India’s ethanol production surge is being driven by higher blending rates. This increase is expected to reduce local sugar availability. It is also likely to prevent the country from exporting sugar in the 2024/25 season, the report said in a statement by Wilmar, a Singapore-based commodities trading company.
Production context and diversion to ethanol
India, the world's second largest sugar producer, is second only to Brazil. However, local sugar production is increasingly focused on domestic supply. The country diverts a significant portion of the sucrose produced to produce ethanol, aiming not only to reduce oil imports but also to maintain domestic market balance.
Wilmar said on Monday it would divert about 5 million metric tons of sucrose to ethanol production in the 2024/25 season. The Indian government’s goal of increasing ethanol blending rates in gasoline is aimed at reducing dependence on imported oil, contributing to a more sustainable energy mix.

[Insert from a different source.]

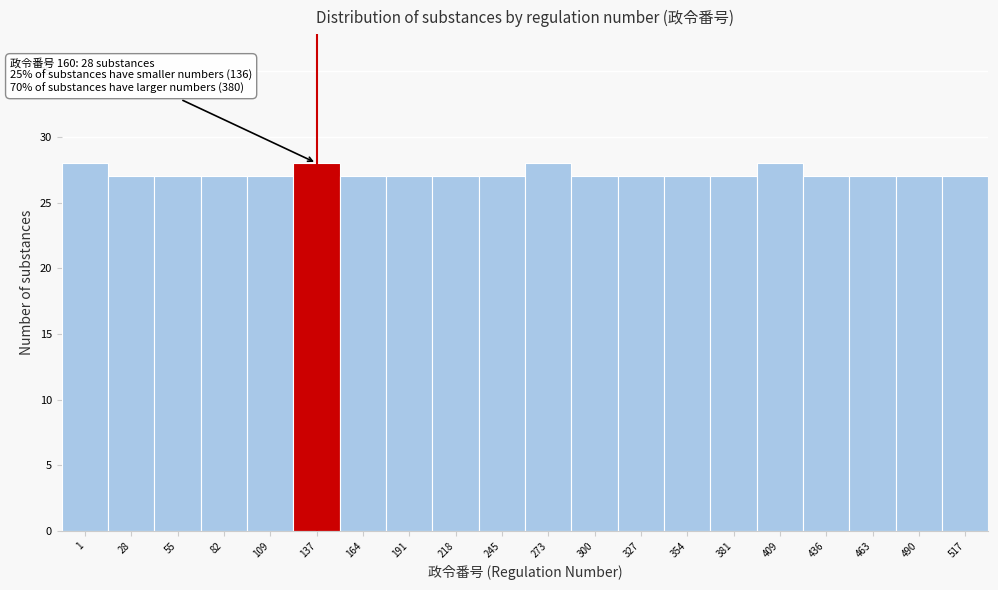

Reading left to right, what are all the values shown in this chart?

1=28	28=27	55=27	82=27	109=27	137=28	164=27	191=27	218=27	245=27	273=28	300=27	327=27	354=27	381=27	409=28	436=27	463=27	490=27	517=27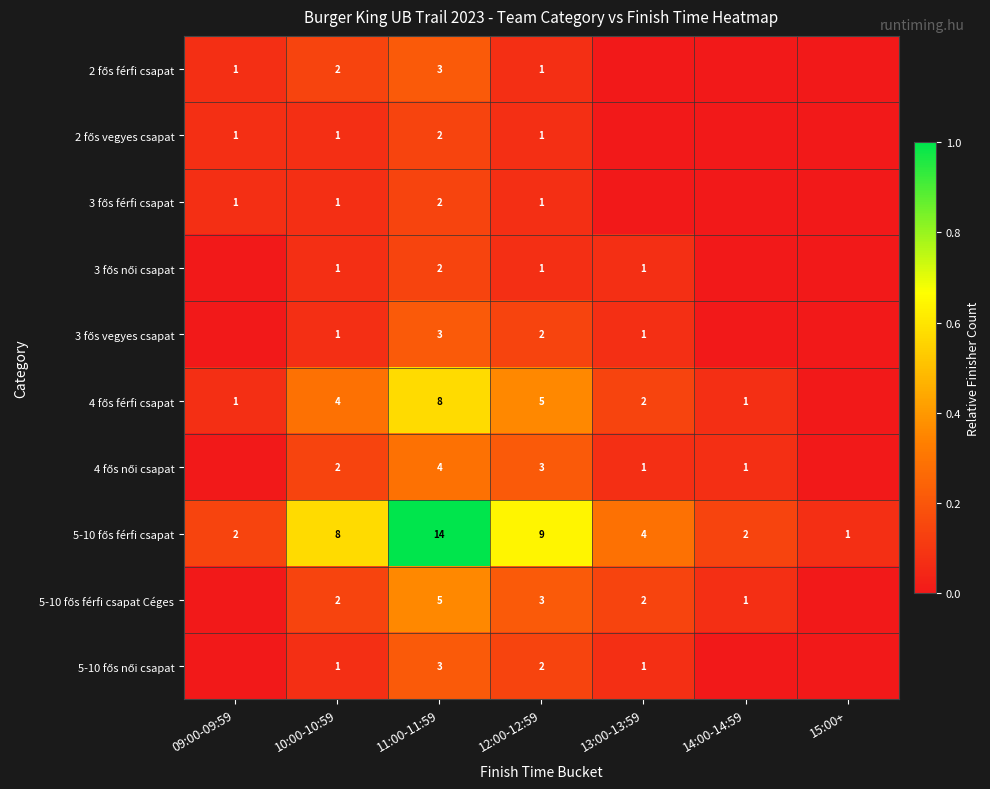

What is the spread (max minus min) of values at 12:00-12:59?

8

Impact on sugar production and consumption
According to Wilmar's estimates, India's net sugar production will be 27.5 million tons. Domestic consumption, in turn, is projected at 29.5 million tons. To cover this difference, the country will have to use its stocks. As a result, stocks are expected to decrease by 2 million tons, reaching 3.3 million tons by the end of the season.
“Diversion of sugar to ethanol will create a tight supply and demand (S&D) scenario for sugar in India this season,” the trading house said in a press note.

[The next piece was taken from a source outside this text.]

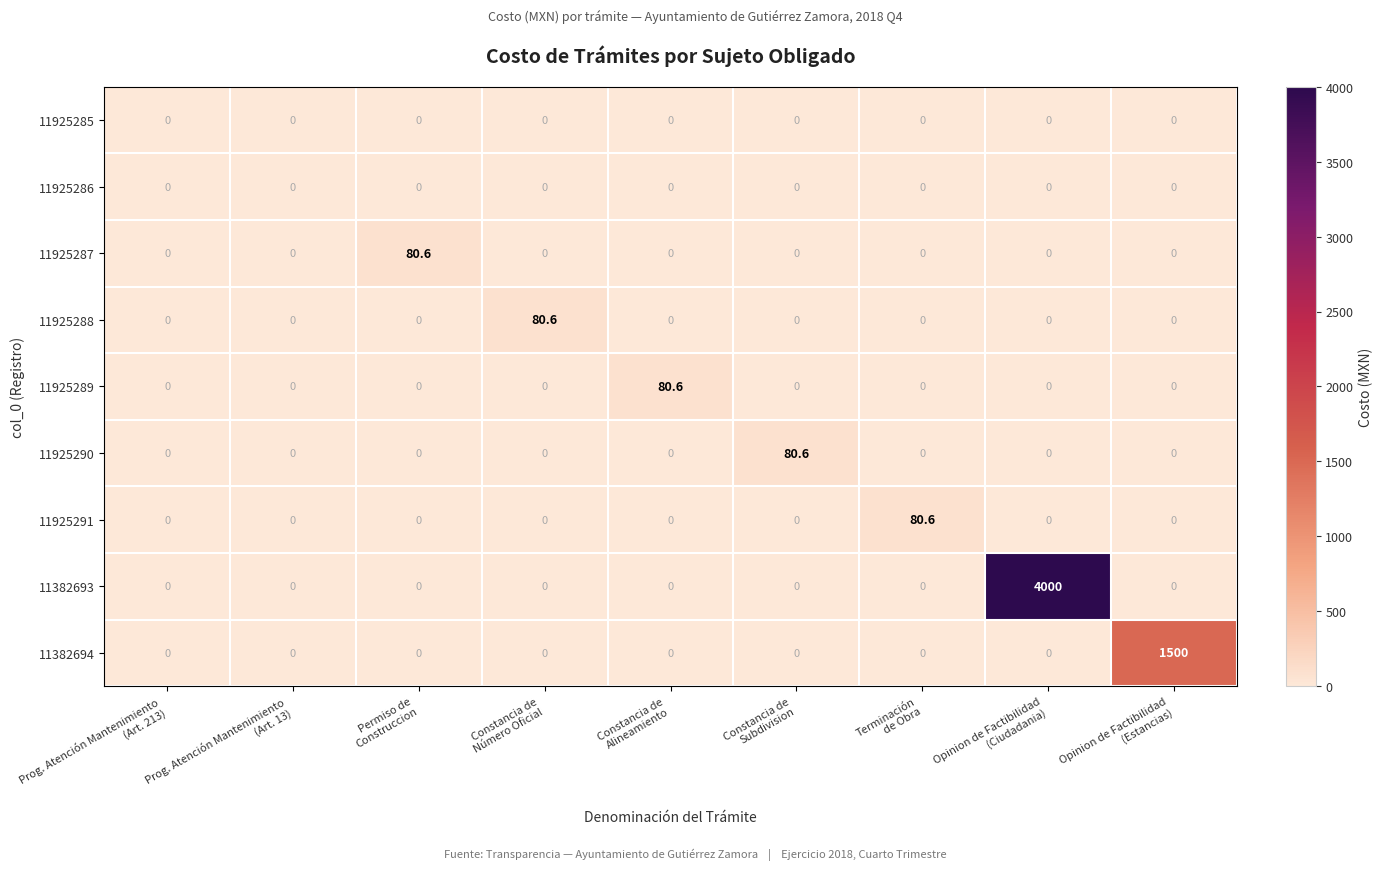

Which series has the largest total across all categories?

11382693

Wilmar noted that in this scenario, India’s sugar exports appear “unrealistic” for the 2024/25 season. Furthermore, the country could face an even tighter sugar market by the end of the season in October 2025, resulting in even lower stocks.
Global scenario and Brazilian production
Prolonged drought in Brazil, the largest sugar producer, is expected to lengthen the off-season and delay crop development to 2025. Given the likely absence of Indian exports, smaller producers around the world will need to meet international sugar demand in the first quarter of 2025, which could significantly impact the global market.